Apple was recently fined 1.8 billion euros (about $2 billion USD) by the European Union commission, which argues that the company abuses its dominant position to harm Apple Music competitors on iOS. Even so, it seems that the company still has unresolved issues with Spotify, its main competitor, which is now accusing Apple of blocking its app updates in the EU.

Spotify says Apple is blocking its app updates in the EU

As the Digital Markets Act (DMA) came into effect on March 7, 2024, developers can finally distribute their apps to iOS users outside the App Store in the EU. And even for apps available on Apple’s App Store, new rules ensure that developers can use alternative payment methods for in-app purchases.
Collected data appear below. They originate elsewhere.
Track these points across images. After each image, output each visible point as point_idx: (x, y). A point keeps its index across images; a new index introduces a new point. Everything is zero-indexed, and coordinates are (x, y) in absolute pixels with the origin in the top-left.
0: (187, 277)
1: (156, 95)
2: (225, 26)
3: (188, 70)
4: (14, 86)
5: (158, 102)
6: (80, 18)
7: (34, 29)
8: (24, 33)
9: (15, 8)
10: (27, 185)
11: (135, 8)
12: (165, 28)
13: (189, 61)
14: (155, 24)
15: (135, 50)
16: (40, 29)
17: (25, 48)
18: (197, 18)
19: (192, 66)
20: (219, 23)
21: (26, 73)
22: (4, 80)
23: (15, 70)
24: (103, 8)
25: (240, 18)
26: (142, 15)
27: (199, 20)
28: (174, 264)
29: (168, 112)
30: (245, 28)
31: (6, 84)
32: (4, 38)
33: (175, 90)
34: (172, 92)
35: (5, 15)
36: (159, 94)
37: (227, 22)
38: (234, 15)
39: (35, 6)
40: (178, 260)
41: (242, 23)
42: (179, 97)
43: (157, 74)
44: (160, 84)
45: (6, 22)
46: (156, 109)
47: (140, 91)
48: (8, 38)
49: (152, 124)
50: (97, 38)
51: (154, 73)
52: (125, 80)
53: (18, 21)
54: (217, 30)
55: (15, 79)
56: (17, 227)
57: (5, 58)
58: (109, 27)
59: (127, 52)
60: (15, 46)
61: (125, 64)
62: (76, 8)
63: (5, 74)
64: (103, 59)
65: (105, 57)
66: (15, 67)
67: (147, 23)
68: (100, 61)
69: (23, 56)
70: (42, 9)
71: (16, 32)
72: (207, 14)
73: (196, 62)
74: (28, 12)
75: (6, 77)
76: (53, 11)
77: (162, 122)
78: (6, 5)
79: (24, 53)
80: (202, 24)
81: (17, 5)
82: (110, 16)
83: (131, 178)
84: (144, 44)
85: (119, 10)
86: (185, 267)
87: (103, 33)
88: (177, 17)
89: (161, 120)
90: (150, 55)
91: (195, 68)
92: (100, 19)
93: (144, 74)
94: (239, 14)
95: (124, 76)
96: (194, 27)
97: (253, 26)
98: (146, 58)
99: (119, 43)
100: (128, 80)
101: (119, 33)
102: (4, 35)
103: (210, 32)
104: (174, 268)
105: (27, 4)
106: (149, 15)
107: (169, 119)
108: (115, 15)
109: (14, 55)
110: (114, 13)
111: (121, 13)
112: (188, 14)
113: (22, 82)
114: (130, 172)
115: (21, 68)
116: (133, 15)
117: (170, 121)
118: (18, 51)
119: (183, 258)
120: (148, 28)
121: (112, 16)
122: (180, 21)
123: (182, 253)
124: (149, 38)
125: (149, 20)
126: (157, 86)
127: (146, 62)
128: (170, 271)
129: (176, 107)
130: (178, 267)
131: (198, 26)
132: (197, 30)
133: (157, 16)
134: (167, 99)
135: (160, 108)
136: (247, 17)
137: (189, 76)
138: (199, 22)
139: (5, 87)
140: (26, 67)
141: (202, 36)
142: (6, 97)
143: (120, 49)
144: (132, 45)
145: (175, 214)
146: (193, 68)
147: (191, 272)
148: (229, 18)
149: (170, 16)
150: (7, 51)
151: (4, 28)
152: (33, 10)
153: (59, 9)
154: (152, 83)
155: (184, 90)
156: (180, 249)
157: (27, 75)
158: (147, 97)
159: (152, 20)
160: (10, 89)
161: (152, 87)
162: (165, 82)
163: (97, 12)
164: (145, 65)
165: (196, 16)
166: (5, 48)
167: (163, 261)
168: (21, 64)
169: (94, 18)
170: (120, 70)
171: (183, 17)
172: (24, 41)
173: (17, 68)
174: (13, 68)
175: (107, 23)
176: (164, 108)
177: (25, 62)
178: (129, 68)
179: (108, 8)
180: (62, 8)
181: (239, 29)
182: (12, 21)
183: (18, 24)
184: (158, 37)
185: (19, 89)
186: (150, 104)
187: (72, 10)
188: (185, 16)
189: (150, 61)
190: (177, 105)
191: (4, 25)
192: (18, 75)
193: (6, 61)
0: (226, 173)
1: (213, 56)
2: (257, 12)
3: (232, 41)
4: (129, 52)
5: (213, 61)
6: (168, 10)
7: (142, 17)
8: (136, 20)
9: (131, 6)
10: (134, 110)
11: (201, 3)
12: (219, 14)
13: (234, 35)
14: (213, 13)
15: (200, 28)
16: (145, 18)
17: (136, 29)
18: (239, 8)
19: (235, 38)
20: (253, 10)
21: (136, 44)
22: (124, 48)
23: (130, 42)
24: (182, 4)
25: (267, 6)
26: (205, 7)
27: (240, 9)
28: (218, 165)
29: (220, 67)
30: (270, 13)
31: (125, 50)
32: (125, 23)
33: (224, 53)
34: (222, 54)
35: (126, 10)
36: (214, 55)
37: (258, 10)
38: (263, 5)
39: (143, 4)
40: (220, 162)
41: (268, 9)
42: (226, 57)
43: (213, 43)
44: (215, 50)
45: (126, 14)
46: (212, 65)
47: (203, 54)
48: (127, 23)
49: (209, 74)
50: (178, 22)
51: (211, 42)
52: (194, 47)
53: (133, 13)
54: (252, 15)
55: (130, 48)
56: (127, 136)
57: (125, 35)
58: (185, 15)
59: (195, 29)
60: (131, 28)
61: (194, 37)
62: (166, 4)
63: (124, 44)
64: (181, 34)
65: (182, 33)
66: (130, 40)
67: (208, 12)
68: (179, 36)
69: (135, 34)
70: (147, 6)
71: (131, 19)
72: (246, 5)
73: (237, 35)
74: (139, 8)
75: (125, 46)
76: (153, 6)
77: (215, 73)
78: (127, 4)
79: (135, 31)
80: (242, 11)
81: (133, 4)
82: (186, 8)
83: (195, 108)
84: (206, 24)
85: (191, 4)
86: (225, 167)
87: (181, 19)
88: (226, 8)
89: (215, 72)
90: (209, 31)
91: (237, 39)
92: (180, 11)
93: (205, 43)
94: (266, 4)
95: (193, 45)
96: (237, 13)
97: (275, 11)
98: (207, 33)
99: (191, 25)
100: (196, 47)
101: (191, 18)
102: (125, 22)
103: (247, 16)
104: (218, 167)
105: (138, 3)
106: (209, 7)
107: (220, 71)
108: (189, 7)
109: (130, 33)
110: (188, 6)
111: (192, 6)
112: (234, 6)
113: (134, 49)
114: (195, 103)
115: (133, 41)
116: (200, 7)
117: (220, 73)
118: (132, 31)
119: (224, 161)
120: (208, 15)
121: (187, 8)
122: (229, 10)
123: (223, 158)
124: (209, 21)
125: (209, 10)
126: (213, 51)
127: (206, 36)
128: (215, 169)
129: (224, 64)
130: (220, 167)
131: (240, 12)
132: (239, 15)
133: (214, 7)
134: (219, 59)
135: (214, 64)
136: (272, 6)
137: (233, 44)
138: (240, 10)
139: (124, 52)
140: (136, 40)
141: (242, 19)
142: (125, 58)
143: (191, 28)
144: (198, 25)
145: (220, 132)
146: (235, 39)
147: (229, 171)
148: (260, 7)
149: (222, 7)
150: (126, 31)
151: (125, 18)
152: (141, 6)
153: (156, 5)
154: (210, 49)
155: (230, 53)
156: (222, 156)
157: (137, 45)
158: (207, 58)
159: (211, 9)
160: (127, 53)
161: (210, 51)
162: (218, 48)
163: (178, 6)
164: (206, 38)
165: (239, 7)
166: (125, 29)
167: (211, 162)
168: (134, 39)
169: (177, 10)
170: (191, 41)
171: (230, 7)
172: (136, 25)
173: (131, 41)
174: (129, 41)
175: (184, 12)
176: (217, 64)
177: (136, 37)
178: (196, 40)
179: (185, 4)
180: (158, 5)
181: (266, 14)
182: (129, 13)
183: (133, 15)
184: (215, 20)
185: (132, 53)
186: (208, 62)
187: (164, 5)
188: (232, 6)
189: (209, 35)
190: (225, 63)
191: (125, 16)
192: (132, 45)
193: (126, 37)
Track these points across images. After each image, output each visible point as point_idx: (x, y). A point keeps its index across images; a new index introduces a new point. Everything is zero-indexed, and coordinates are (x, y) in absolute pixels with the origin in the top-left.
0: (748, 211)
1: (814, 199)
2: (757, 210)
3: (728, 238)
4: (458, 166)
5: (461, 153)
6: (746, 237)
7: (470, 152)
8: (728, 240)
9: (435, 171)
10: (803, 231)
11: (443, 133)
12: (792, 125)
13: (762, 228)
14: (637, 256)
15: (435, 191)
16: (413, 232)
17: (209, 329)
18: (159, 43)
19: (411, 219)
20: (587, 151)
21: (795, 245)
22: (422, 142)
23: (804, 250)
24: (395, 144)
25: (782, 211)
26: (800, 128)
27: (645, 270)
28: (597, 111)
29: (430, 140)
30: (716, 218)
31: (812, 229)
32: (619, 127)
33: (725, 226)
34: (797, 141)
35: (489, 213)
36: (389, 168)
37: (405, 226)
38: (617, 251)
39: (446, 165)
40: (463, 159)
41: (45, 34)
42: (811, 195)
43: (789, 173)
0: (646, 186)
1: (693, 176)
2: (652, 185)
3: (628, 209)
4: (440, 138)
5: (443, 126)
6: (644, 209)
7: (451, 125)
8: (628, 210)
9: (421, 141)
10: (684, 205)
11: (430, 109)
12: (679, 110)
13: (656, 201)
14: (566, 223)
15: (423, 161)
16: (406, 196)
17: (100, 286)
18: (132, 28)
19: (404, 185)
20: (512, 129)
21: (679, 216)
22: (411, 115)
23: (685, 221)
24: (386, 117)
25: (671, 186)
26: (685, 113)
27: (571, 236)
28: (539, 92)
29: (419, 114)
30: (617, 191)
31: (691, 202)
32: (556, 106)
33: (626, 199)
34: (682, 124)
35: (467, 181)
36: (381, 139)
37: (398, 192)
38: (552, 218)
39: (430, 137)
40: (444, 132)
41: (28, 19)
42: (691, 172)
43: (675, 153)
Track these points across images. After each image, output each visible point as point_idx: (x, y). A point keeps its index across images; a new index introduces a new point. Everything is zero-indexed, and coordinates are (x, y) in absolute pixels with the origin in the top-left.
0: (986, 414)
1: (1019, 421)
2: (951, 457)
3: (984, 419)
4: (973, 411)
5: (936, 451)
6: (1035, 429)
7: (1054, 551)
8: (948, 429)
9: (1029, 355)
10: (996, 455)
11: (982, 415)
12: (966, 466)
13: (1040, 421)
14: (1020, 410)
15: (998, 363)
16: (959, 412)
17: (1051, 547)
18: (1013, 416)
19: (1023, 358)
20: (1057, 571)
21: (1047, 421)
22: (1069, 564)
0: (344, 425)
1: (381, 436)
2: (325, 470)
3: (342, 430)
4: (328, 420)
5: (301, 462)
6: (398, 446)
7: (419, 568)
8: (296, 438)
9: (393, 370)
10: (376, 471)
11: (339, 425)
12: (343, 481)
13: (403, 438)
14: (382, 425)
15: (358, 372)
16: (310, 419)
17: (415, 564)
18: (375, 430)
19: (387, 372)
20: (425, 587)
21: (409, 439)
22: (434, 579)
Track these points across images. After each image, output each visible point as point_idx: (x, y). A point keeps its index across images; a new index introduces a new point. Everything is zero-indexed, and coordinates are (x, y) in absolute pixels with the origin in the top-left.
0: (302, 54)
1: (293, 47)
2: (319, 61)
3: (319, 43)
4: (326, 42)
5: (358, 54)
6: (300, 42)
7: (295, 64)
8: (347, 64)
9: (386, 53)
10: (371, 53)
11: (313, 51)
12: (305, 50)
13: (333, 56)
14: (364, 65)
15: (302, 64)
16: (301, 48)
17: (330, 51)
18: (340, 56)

Spotify submitted an update of its iOS app to Apple on March 5. With this update, the platform completely removed subscriptions using the App Store’s in-app purchase system. Instead, users are now prompted to visit Spotify’s website to subscribe.

However, in an email from Spotify to the EU Commission seen by The Verge, the company accuses Apple of not having approved this update since then. “It’s been nine days now and we’re still waiting to hear from Apple about our app submission to show EU consumers pricing and a link to our website,” the email reads.

Spotify spokeswoman Jeanne Moran says Apple’s delay “directly conflicts with their claim that they turn around reviews on app submissions within 24 hours, and it also flies in the face of the timeline for adoption the Commission laid out.” When asked, Apple declined to comment.

It’s not unusual to see Apple holding back and delaying the approval of apps in the App Store because of something they don’t agree with. However, it seems that not even the $2 billion fine has changed the company’s mind about Spotify. It’s worth noting that the EU has ruled that Apple can’t stop developers from telling users about alternative payment methods in their apps.

Developers against Apple

Earlier this month, Spotify and dozens of other companies sent a letter to the EU Commission complaining about “Apple’s lack of DMA compliance.” After the EU said it would continue investigating Apple in relation to DMA, the company relaxed some of its new guidelines for distributing apps outside the App Store.